Mais l'écriture doit respecter les chanteurs (ce ne fut pas toujours le cas), et la mise en scène, ne pas exagérer la dimension visuelle. Il parlera du fameux Regietheater, sans ambages, mais aussi de Peter Sellars, de Patrice Chéreau ou de Dmitri Tcherniakov, qu'il apprécie beaucoup. Foccroulle déclare que la plupart des transformations de notre société se retrouvent dans les opéras. Sabine de Ville l'interpelle sur les relations entre l'opéra et le public. Il insiste sur une programmation qui doit tenir compte de la signification de l'intrigue pour le spectateur de nos jours. Produire des opéras surannés n'est pas son fait. A Aix, il a ciblé non seulement le public jeune, mais aussi les quartiers moins favorisés et les associations.
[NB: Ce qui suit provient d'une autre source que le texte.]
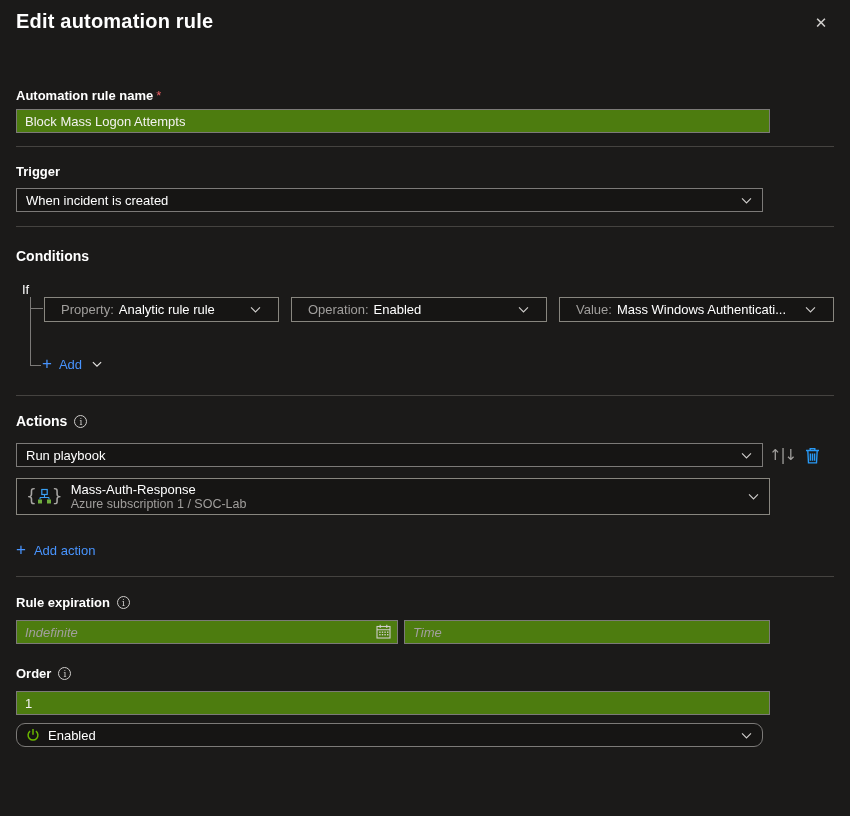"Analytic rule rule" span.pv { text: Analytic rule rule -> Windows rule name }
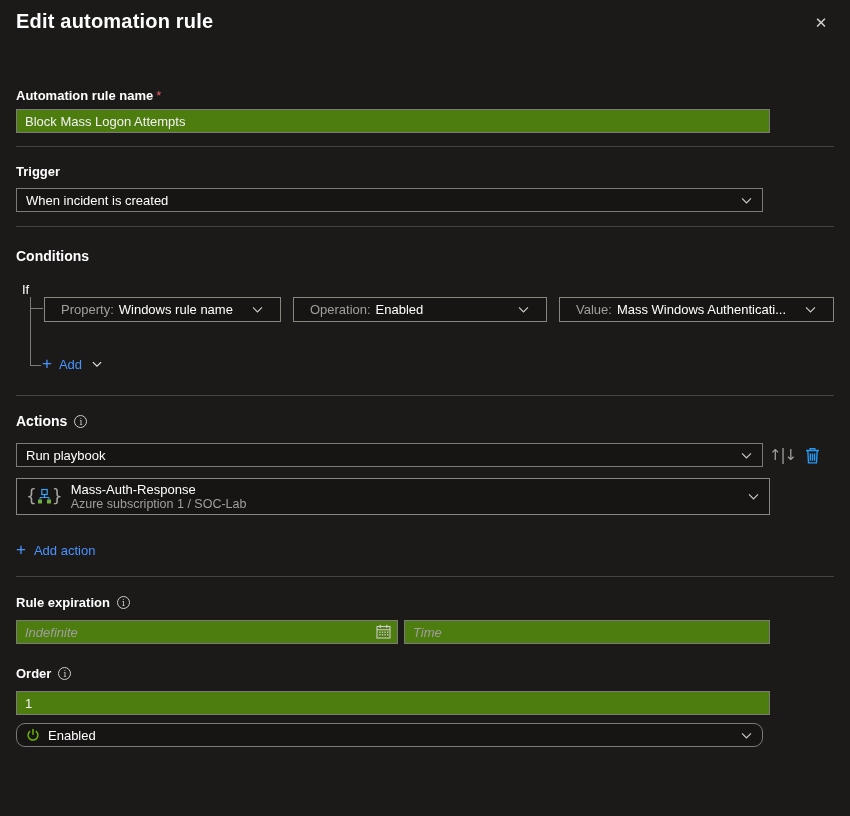"Mass-Auth-Response" .picker-text { flex-direction: column -> row }
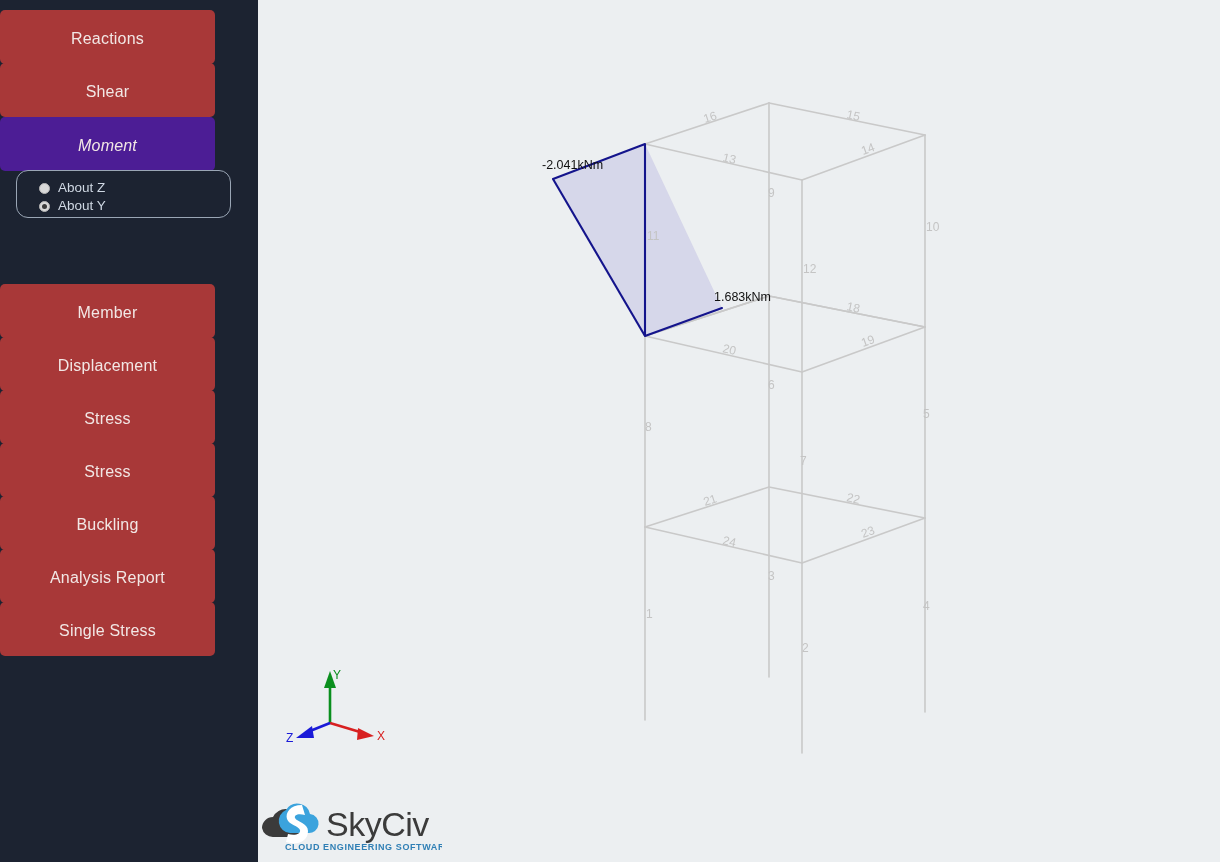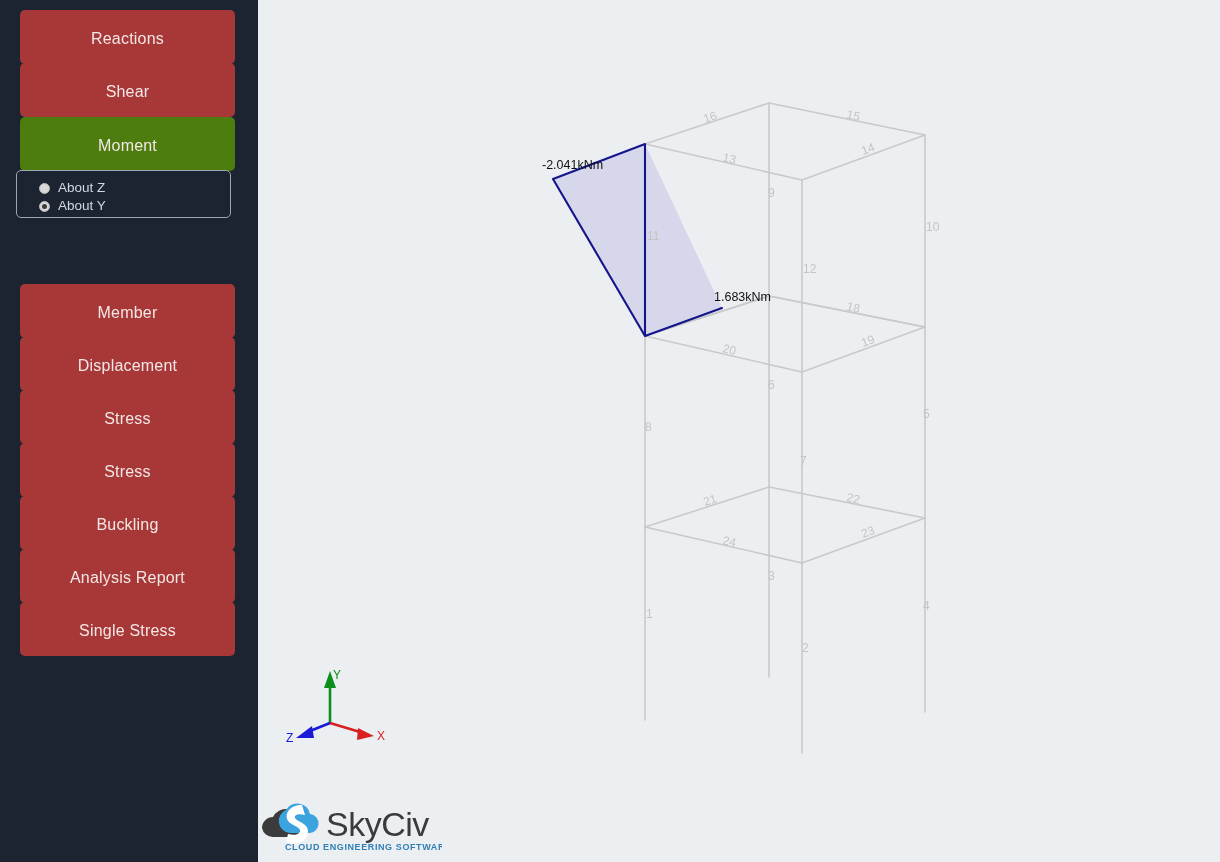"Reactions" .side-btn { left: 20px -> 0 }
Un long passage est consacré à un aspect culturel qui lui est cher, la relation à la Méditerranée ("qui a vu naître l'opéra et la plupart des mythes qui l'ont inspiré", p. 107). A propos d'interculturalité, il répondra à  Shirley Apthorp, critique au Financial Times, que l'Orient et l'Occident ont eu des échanges constants, et qu'une culture européenne développée indépendamment des autres n'est qu'un mythe. Ce sont ces échanges qu'il a voulu recréer à Aix en invitant nombre de musiciens orientaux, mais en se produisant également là-bas. L'opéra peut créer un espace "sécurisé" et amener à une meilleure compréhension du monde. La quatrième et dernière interview élargit encore le propos en posant la question de la place de l'opéra dans un monde globalisé. L'interlocuteur est Anton Fleurov, dramaturge et journaliste moscovite. A eux deux, ils étudient la place de l'opéra dans l'histoire occidentale. Ensuite, ils partent pour un tour du monde de l'évolution du genre : Etats-Unis, Japon, Chine, Russie ou les pays du Golfe. D'où l'importance, pour un festival comme celui d'Aix, de se tourner vers le monde : coproductions, tournée, diffusions au cinéma. Les partenariats culturels, au-delà des différences, constituent un enrichissement mutuel, selon Foccroulle, qui cite plusieurs exemples sans cacher certains problèmes telles, pour les mises en scène, la liberté d'expression politique, ou la nudité. Et il revient, in fine, au titre de l'ouvrage : voilà comment il faut faire vivre l'opéra.

Bruno Peeters

Bernard FOCCROULLE : Faire vivre l'opéra, 2018, Actes Sud, 196 p, 20 euros.